While many have denounced the banking services provided by the biggest banks like Bank of America (NYSE:BAC), JPMorgan Chase, Citigroup (NYSE:C), and others -- the most recent evidence shows their actions don't match their words.
Over the last 20 years, there have been a number of dramatic changes in the banking landscape thanks to regulatory changes, paradigm shifts, and broad consolidation in the banking industry.
In the 1990s, the Reigle-Neal Interstate Banking and Branching Efficiency Act allowed banks to acquire other banks across state lines provided they met capital requirements, and the repeal of the Glass-Steagall gave banks the ability to have both commercial and investment banking operations.
The consolidation is no more evident than at the top, where of the five largest banks in 1994, the second bank acquired the first, and the third acquired the fourth in a dramatic example of the "bigger and better" mind-set that drove many executives at the helm of these largest banks.
|Then (1994)||Now (2013)|
|BankAmerica Corp||Bank of America|
|NationsBank Corp||Bank of America|
|Chemical Banking Corp||JPMorgan Chase|
|Banc One Corp||JPMorgan Chase|
As a result of this consolidation, the total number of banks in the U.S. has fallen from almost 13,000 in 1994 to approximately 6,950 today.
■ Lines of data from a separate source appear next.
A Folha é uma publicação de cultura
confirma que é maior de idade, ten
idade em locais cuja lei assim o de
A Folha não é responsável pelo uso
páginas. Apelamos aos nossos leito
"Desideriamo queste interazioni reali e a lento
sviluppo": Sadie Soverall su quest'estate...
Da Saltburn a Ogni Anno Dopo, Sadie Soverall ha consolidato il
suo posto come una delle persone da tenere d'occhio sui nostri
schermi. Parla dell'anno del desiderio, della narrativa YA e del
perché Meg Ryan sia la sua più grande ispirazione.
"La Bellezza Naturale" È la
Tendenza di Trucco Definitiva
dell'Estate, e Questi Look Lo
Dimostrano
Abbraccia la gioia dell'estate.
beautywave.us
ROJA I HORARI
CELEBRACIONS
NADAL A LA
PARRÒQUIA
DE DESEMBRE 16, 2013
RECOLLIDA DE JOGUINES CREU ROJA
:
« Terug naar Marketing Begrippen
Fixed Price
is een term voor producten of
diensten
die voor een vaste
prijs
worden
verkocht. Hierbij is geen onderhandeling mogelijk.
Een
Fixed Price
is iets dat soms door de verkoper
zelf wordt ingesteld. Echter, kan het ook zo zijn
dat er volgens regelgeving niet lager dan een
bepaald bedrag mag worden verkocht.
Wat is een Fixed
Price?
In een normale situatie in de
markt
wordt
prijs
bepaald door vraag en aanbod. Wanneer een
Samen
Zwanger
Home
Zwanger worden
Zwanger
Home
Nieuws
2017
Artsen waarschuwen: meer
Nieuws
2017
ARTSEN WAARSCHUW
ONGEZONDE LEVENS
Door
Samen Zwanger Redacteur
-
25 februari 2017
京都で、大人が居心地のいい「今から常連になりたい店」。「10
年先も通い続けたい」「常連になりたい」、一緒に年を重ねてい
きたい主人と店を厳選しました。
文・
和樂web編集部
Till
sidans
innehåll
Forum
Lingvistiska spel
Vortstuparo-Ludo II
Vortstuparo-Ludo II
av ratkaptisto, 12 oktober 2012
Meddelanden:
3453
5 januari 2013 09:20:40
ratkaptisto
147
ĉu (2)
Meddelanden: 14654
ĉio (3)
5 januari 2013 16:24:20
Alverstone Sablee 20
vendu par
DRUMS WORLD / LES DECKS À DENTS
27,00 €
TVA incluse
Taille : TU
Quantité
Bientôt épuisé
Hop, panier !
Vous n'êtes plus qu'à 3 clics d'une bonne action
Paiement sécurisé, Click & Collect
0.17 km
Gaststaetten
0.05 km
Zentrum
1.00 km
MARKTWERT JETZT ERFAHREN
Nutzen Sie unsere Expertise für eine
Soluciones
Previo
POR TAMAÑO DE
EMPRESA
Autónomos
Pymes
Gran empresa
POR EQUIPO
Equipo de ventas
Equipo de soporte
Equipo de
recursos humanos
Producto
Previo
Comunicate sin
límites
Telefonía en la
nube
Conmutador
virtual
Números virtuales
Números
The end result of all of this is that the five largest banks went from having only 12% of total deposits in 1994, to almost 40% at the end of the second quarter of this year. Even more strikingly, the three largest banks in the U.S. had roughly 8.5% of deposits in 1994, to nearly 33% -- or more than $3 trillion -- today. The infographics below outline the dramatic changes in the banking industry over the past 20 years.
Although the ease by which a customer can switch from bank to bank has perhaps never been easier, the reality is that Americans are showing with their wallets -- even if they may not say it -- that they don't mind that their deposits are held by megabanks and not the smaller ones.